## WHAT THIS TASK INVOLVES:
The output must be exactly the lines from the "color: #14532d ->" line through the end of the listing below, with no picture included.

## INPUT:
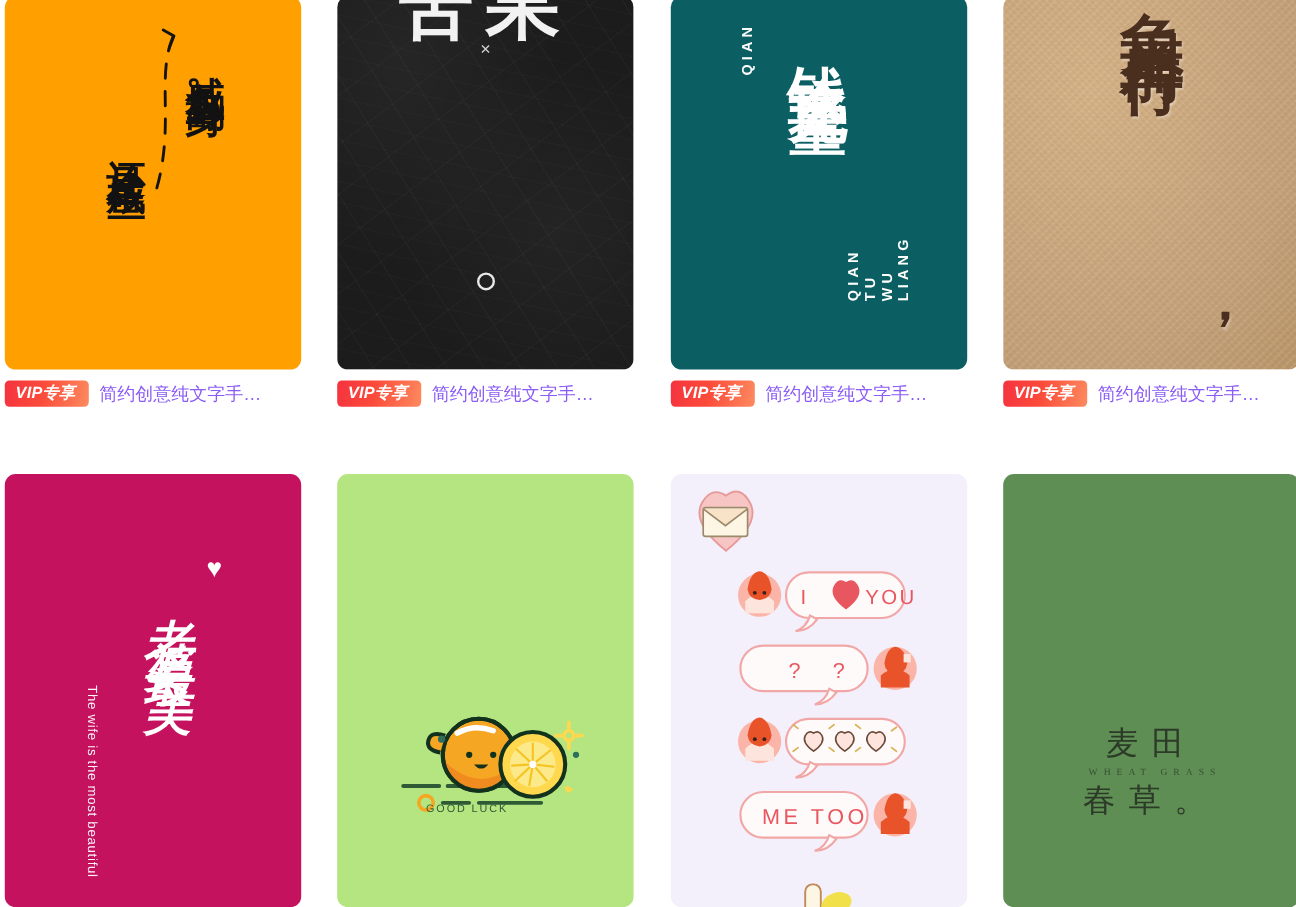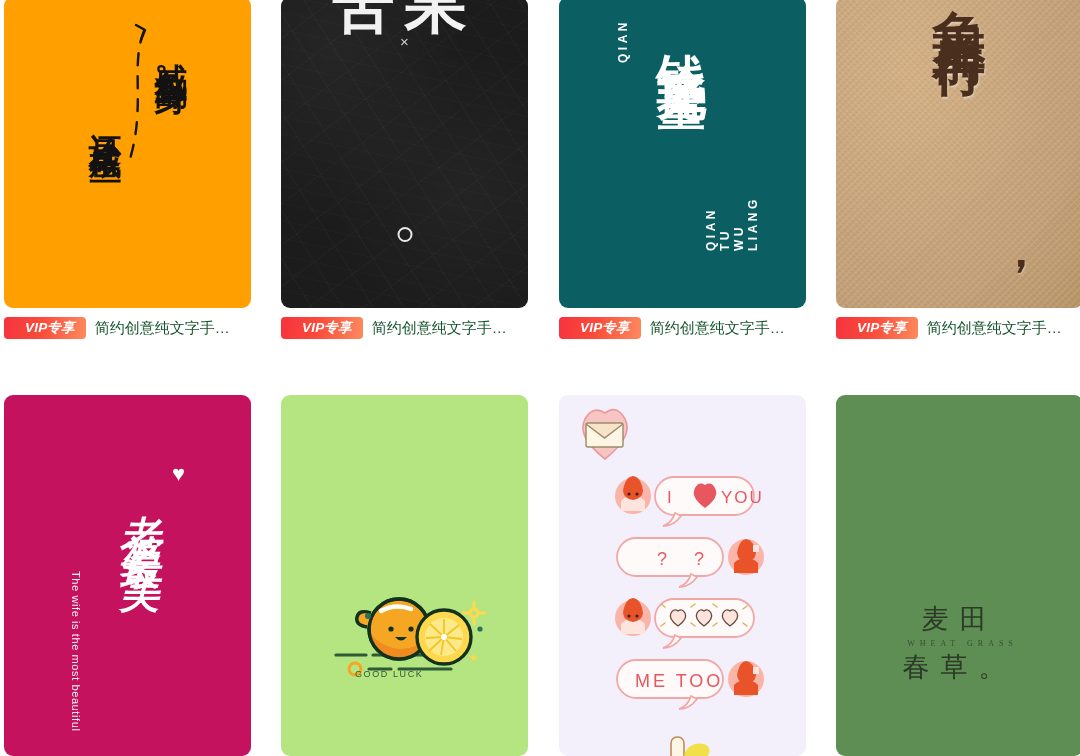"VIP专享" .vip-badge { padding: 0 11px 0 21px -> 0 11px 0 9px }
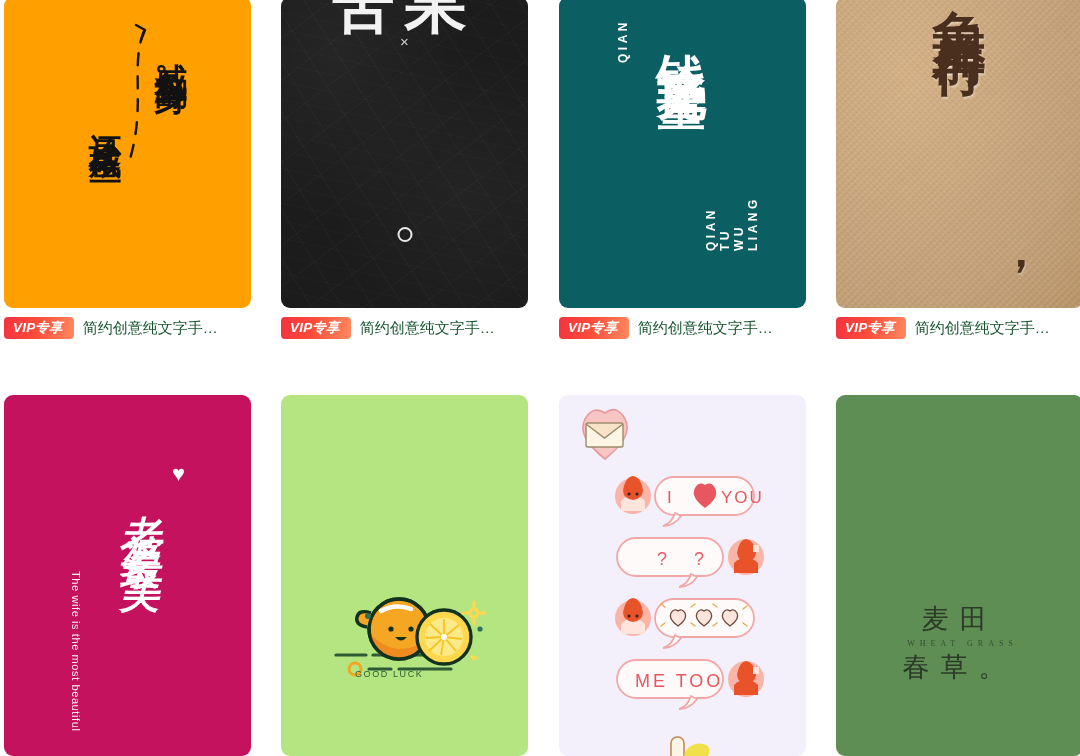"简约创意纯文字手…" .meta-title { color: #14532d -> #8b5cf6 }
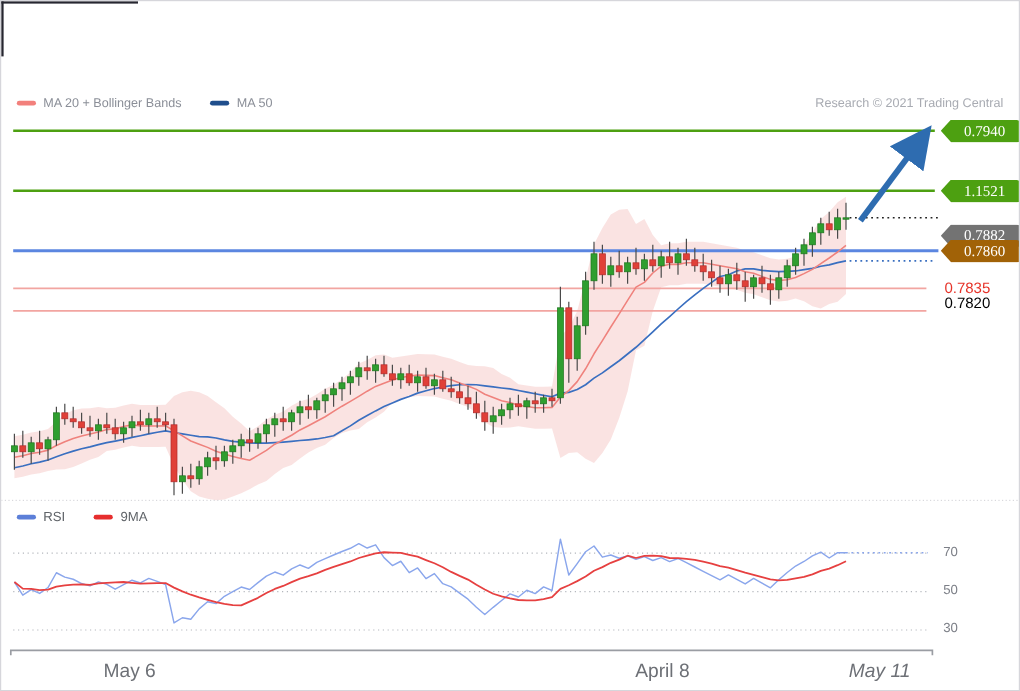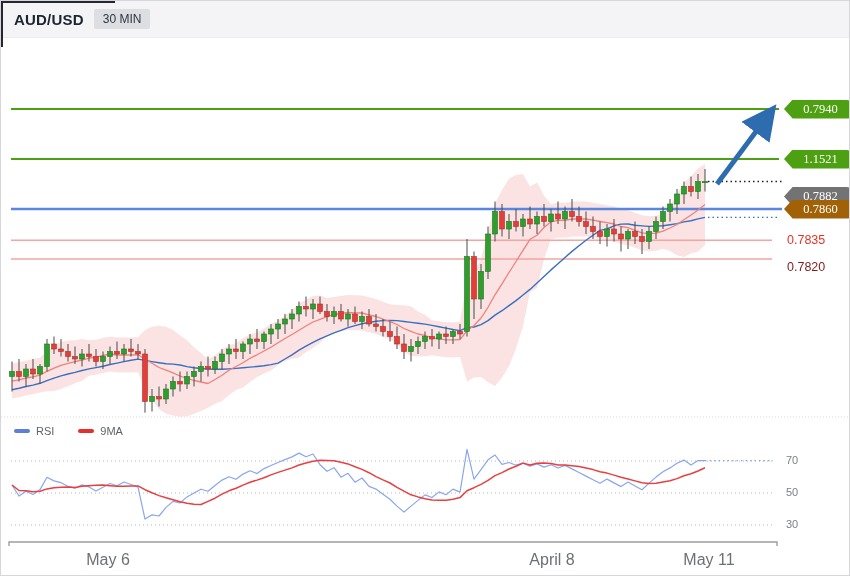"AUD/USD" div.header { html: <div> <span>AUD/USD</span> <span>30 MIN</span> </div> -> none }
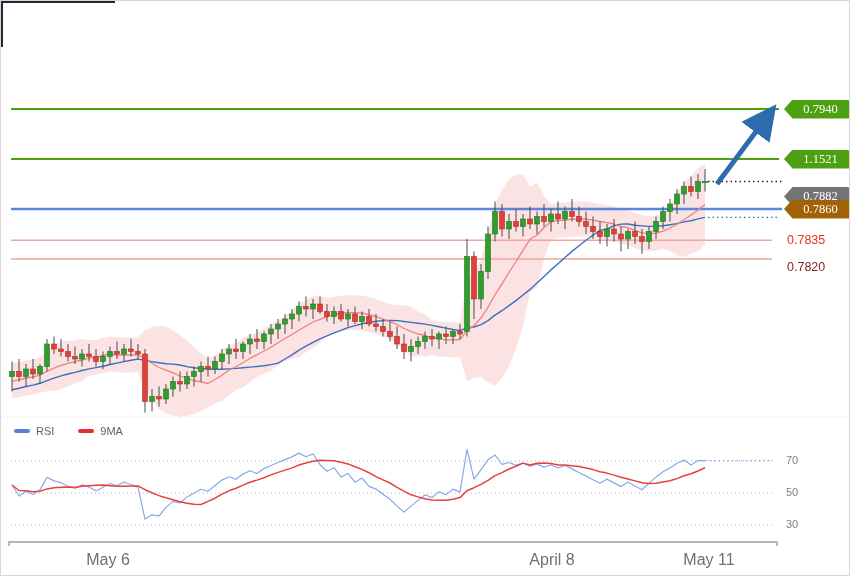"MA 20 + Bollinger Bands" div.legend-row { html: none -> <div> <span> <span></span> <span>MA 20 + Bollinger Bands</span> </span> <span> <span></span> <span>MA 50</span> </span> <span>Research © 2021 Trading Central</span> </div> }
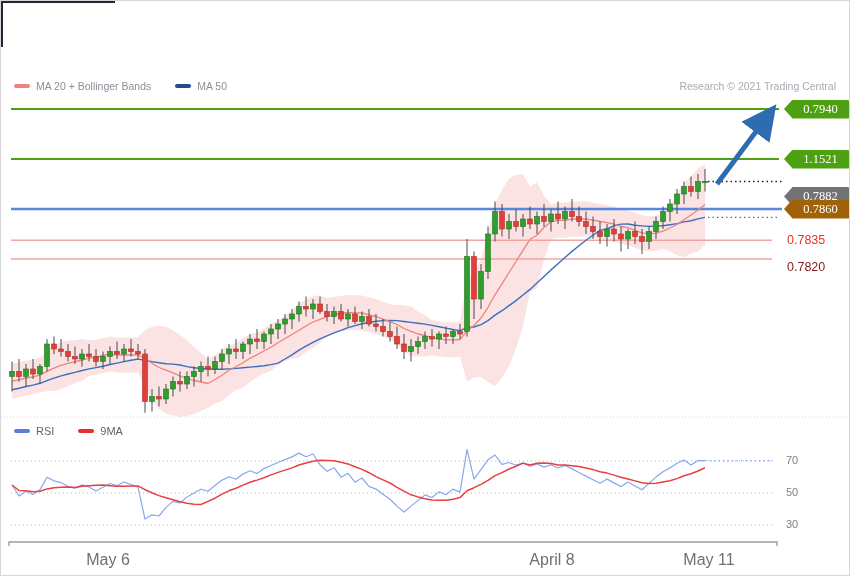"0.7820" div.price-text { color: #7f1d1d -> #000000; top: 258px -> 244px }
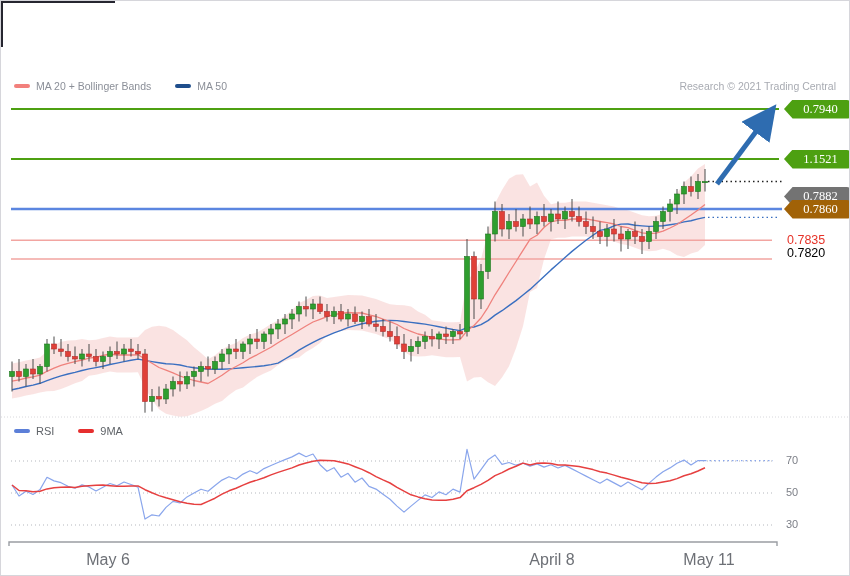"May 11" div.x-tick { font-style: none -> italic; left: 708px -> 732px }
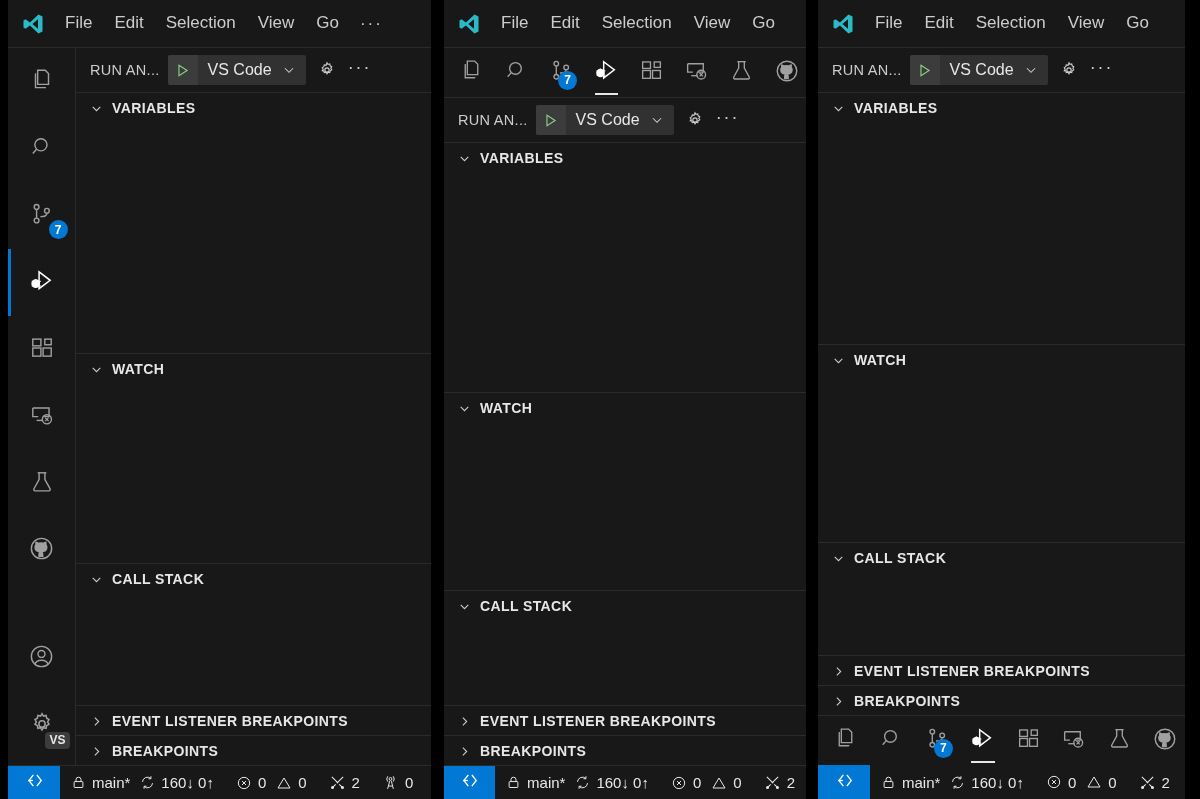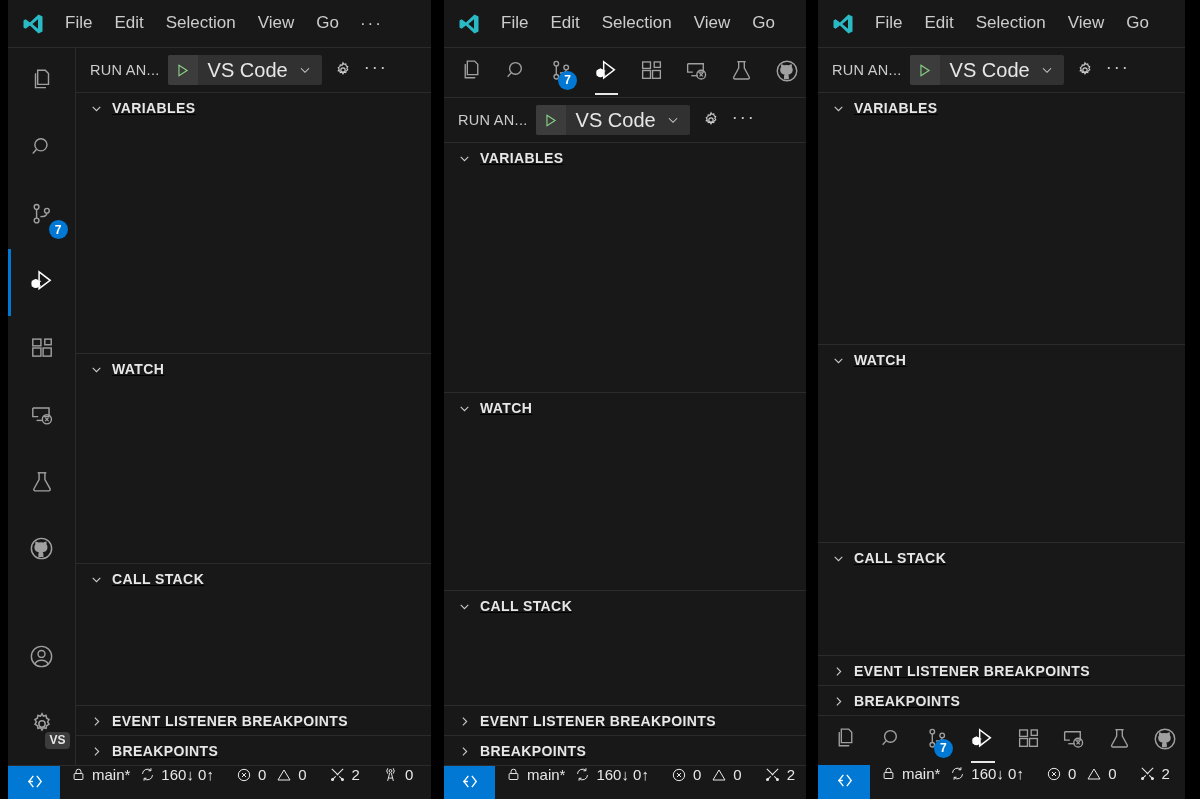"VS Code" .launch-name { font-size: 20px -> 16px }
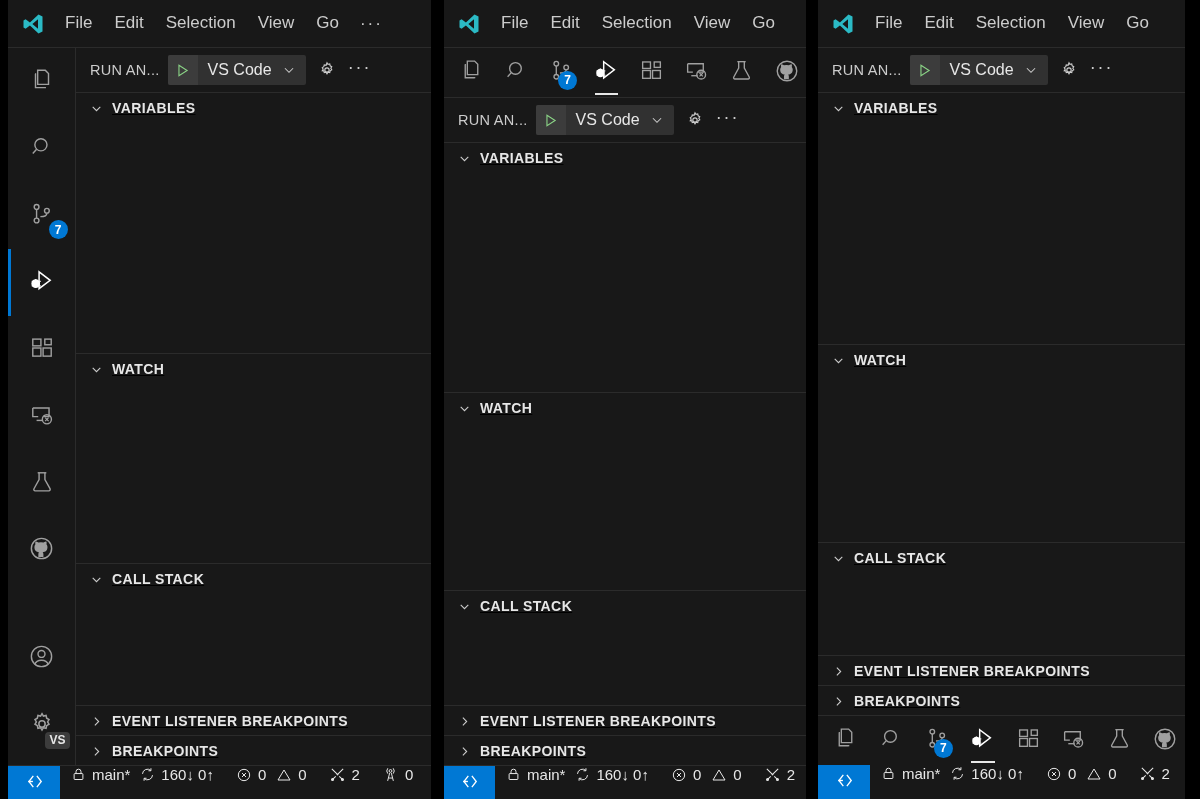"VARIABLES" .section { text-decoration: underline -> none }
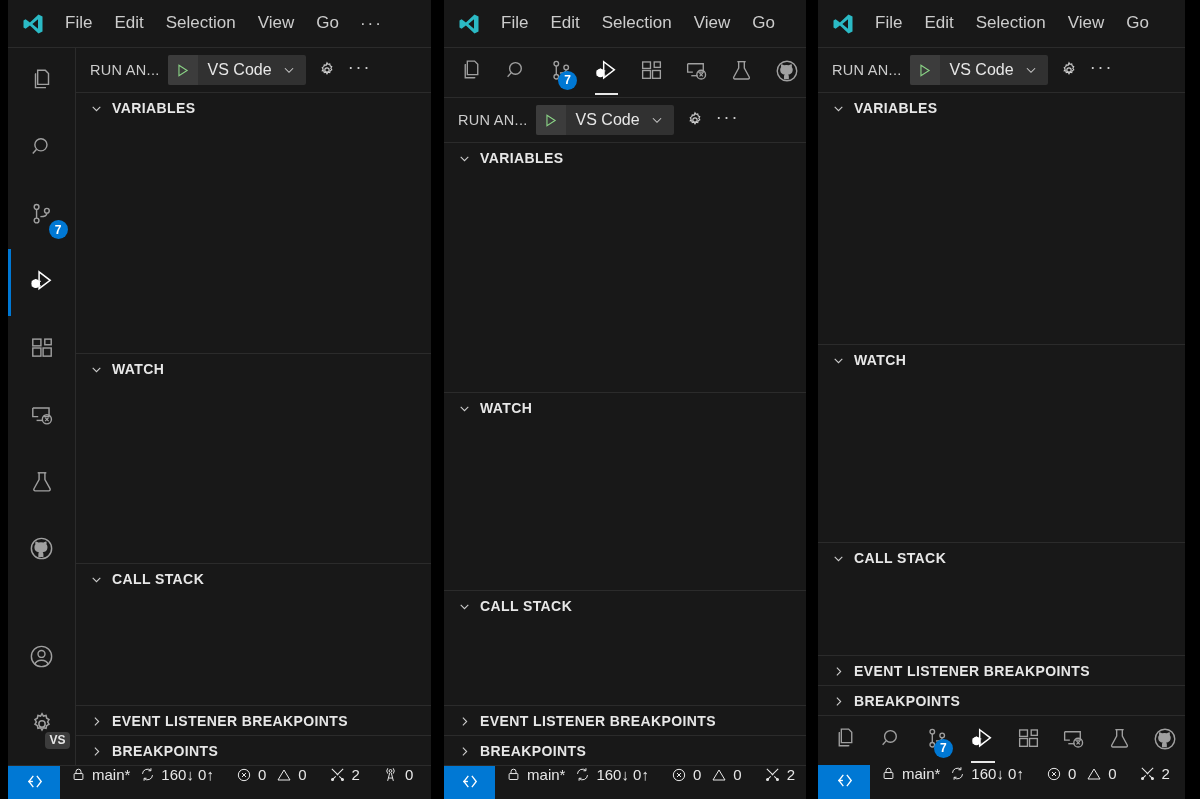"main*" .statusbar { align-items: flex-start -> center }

## RESULT OF THIS EXERCISE:
"简约创意纯文字手…" .meta-title { color: #14532d -> #8b5cf6 }
"AUD/USD" div.header { html: <div> <span>AUD/USD</span> <span>30 MIN</span> </div> -> none }
"MA 20 + Bollinger Bands" div.legend-row { html: none -> <div> <span> <span></span> <span>MA 20 + Bollinger Bands</span> </span> <span> <span></span> <span>MA 50</span> </span> <span>Research © 2021 Trading Central</span> </div> }
"0.7820" div.price-text { color: #7f1d1d -> #000000; top: 258px -> 244px }
"May 11" div.x-tick { font-style: none -> italic; left: 708px -> 732px }
"VS Code" .launch-name { font-size: 20px -> 16px }
"VARIABLES" .section { text-decoration: underline -> none }
"main*" .statusbar { align-items: flex-start -> center }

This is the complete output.